Embeddings and Ansatz Helpers¶
The package provides reusable circuit-building helpers for feature maps and parameterized ansatz templates. These helpers are intentionally general and do not encode any physics-specific assumptions.
Available Embeddings¶
Use qml.embeddings.available_embeddings() to list canonical names:
from qml.embeddings import available_embeddings
print(available_embeddings())
Current canonical names:
| Name | Trainable | Purpose |
|---|---|---|
angle |
No | One feature per qubit using qml.AngleEmbedding. |
amplitude |
No | Amplitude encoding with validation, padding, and normalization. |
zz |
No | Second-order feature map with nearest-neighbor ZZ phases. |
iqp |
No | Compact IQP-style feature map with commuting phase structure. |
data_reupload |
Yes | Repeated feature encoding with trainable rotations. |
Angle Embedding¶
from qml.embeddings import apply_angle_embedding
apply_angle_embedding(x, wires=[0, 1, 2])
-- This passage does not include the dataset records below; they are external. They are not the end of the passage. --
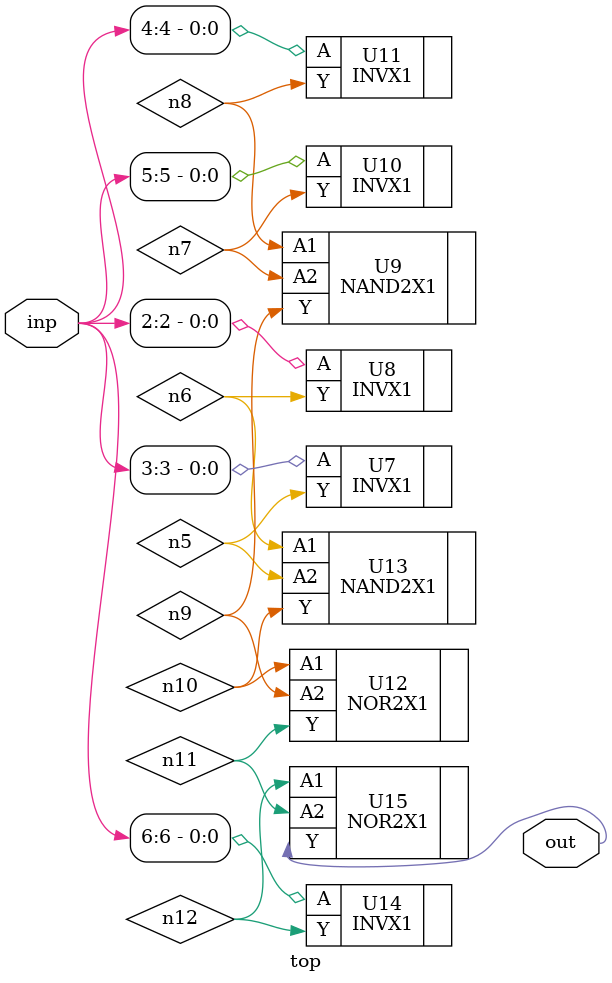
<source format=sv>


module top ( inp, out );
  input [6:0] inp;
  output out;
  wire   n5, n6, n7, n8, n9, n10, n11, n12;

  INVX1 U7 ( .A(inp[3]), .Y(n5) );
  INVX1 U8 ( .A(inp[2]), .Y(n6) );
  NAND2X1 U9 ( .A1(n8), .A2(n7), .Y(n9) );
  INVX1 U10 ( .A(inp[5]), .Y(n7) );
  INVX1 U11 ( .A(inp[4]), .Y(n8) );
  NOR2X1 U12 ( .A1(n10), .A2(n9), .Y(n11) );
  NAND2X1 U13 ( .A1(n6), .A2(n5), .Y(n10) );
  INVX1 U14 ( .A(inp[6]), .Y(n12) );
  NOR2X1 U15 ( .A1(n12), .A2(n11), .Y(out) );
endmodule


</source>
The input length must match the number of wires.
Here x is the input feature vector and wires is the ordered list of qubits
receiving those features.
Amplitude Embedding¶
from qml.embeddings import apply_amplitude_embedding
apply_amplitude_embedding(x, wires=[0, 1])
The helper accepts up to 2 ** n_wires features, pads shorter vectors with
zeros, and normalizes the state. Longer vectors raise ValueError rather than
silently truncating information.
Here n_wires is the number of qubits in wires, so the amplitude state has
dimension 2 ** n_wires.
ZZ Feature Map¶
from qml.embeddings import apply_zz_feature_map
apply_zz_feature_map(x, wires=[0, 1, 2])
This map applies single-qubit phase rotations and nearest-neighbor pairwise products through CNOT-RZ-CNOT blocks.
Here each component of x supplies a feature angle, and adjacent entries define
the pairwise products used in the ZZ interaction terms.
IQP Feature Map¶
from qml.embeddings import apply_iqp_feature_map
apply_iqp_feature_map(x, wires=[0, 1, 2])
The IQP-style map uses Hadamards, single-qubit phase rotations, and ring ZZ interactions.
Here "ring" means the pairwise interaction pattern wraps from the final wire back to the first wire.
Data Re-uploading Embedding¶
from qml.embeddings import (
apply_data_reuploading_embedding,
embedding_parameter_shape,
)
shape = embedding_parameter_shape("data_reupload", n_layers=2, n_qubits=3)
apply_data_reuploading_embedding(x, weights, wires=[0, 1, 2])
Expected weight shape is (n_layers, n_qubits, 3).
Here n_layers is the number of repeated encoding layers, n_qubits is the
number of wires, and the final dimension stores three trainable rotation values
per qubit.
Ansatz Helpers¶
The default hardware-efficient ansatz uses trainable RY and RZ rotations
with a CNOT entangling chain:
from qml.ansatz import apply_hardware_efficient_ansatz, parameter_shape
params = rng.normal(size=parameter_shape(n_layers=2, n_qubits=3))
apply_hardware_efficient_ansatz(params, wires=[0, 1, 2])
Here params is the trainable parameter tensor, n_layers is the number of
ansatz layers, and n_qubits is the number of circuit wires.
For stronger entangling templates:
from qml.ansatz import (
apply_strongly_entangling_ansatz,
strongly_entangling_parameter_shape,
)
params = rng.normal(size=strongly_entangling_parameter_shape(2, 3))
apply_strongly_entangling_ansatz(params, wires=[0, 1, 2])
These helpers are used by package estimators and can also be used directly in custom PennyLane QNodes.